Project: Development of low Nitrogen:Phosphorus ratios in the euphotic zone - the Phosphorus side of the story

NSF Award Abstract

This research will study the processes that cause the relative biological availability of nitrogen (N) and phosphorus (P) in the upper ocean to change as water moves from the coast to offshore in the northern Gulf of Mexico. Both N and P are required nutrients. Consequently, the ratio of N to P in the upper ocean has important consequences for plant growth and the marine food web structure. Typically, as water moves offshore bioavailable N declines faster than bioavailable P. While processes that alter either element will affect the N to P ratio, previous research has focused mainly on the N side of the relationship, examining cycling and the selective removal of different forms of N from the water by marine microorganisms. This project will focus instead on the less-studied P side of the N to P ratio in the upper ocean. It will use shipboard experiments to quantify microbiological processes that maintain P availability in the upper ocean, even as N availability declines. Given that low N availability relative to P limits plant growth in most of the ocean's sunlit surface waters, understanding how this chemical ratio develops as water moves offshore is of fundamental importance for the study of marine ecosystems worldwide. Educational impact will include at least seven students' direct participation in the research, providing hands-on and cross-disciplinary training, as well as practical experience at sea. Two middle school teachers will also participate in the oceanographic cruises. They will incorporate field results and personal experiences into lesson plans and teachers' workshops. The project will also develop public outreach activities that focus on the unique value of marine ecosystems of the Gulf of Mexico.
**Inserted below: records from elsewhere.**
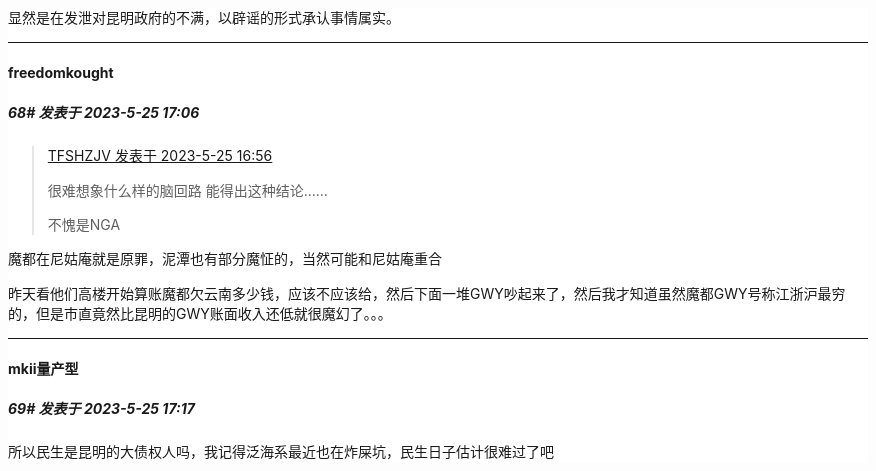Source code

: 显然是在发泄对昆明政府的不满，以辟谣的形式承认事情属实。


*****

####  freedomkought  
##### 68#       发表于 2023-5-25 17:06

<blockquote><a href="httphttps://bbs.saraba1st.com/2b/forum.php?mod=redirect&amp;goto=findpost&amp;pid=60988493&amp;ptid=2135969" target="_blank">TFSHZJV 发表于 2023-5-25 16:56</a>

很难想象什么样的脑回路 能得出这种结论……

不愧是NGA</blockquote>
魔都在尼姑庵就是原罪，泥潭也有部分魔怔的，当然可能和尼姑庵重合

昨天看他们高楼开始算账魔都欠云南多少钱，应该不应该给，然后下面一堆GWY吵起来了，然后我才知道虽然魔都GWY号称江浙沪最穷的，但是市直竟然比昆明的GWY账面收入还低就很魔幻了。。。


*****

####  mkii量产型  
##### 69#       发表于 2023-5-25 17:17

所以民生是昆明的大债权人吗，我记得泛海系最近也在炸屎坑，民生日子估计很难过了吧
This project will test the hypothesis that the decline in the ratio of bioavailable N to P in surface water as it moves offshore develops from preferential phosphorus retention as opposed to removal of biologically-available forms of nitrogen. As part of the research associated with this central hypothesis, the project will quantitatively compare the relative importance of different phosphorus-retention mechanisms during two oceanographic cruises in the northern Gulf of Mexico. Previous observations of spatial changes in N and P availability are common. The researchers will track discrete water masses with Lagrangian drifters for time course sampling, and use physical oceanographic measurements to quantify potential N to P ratio changes contributed by vertical and horizontal mixing. Shipboard incubation experiments will quantify and compare rates for the key microbiological processes thought to affect phosphorus retention in the upper ocean. This focus on potential P-retention processes rather than N loss as an explanation of commonly observed declines in surface ocean N to P ratio represents a unique contribution to the complete understanding of the complex feedback mechanisms between nutrient cycles and marine ecosystem function.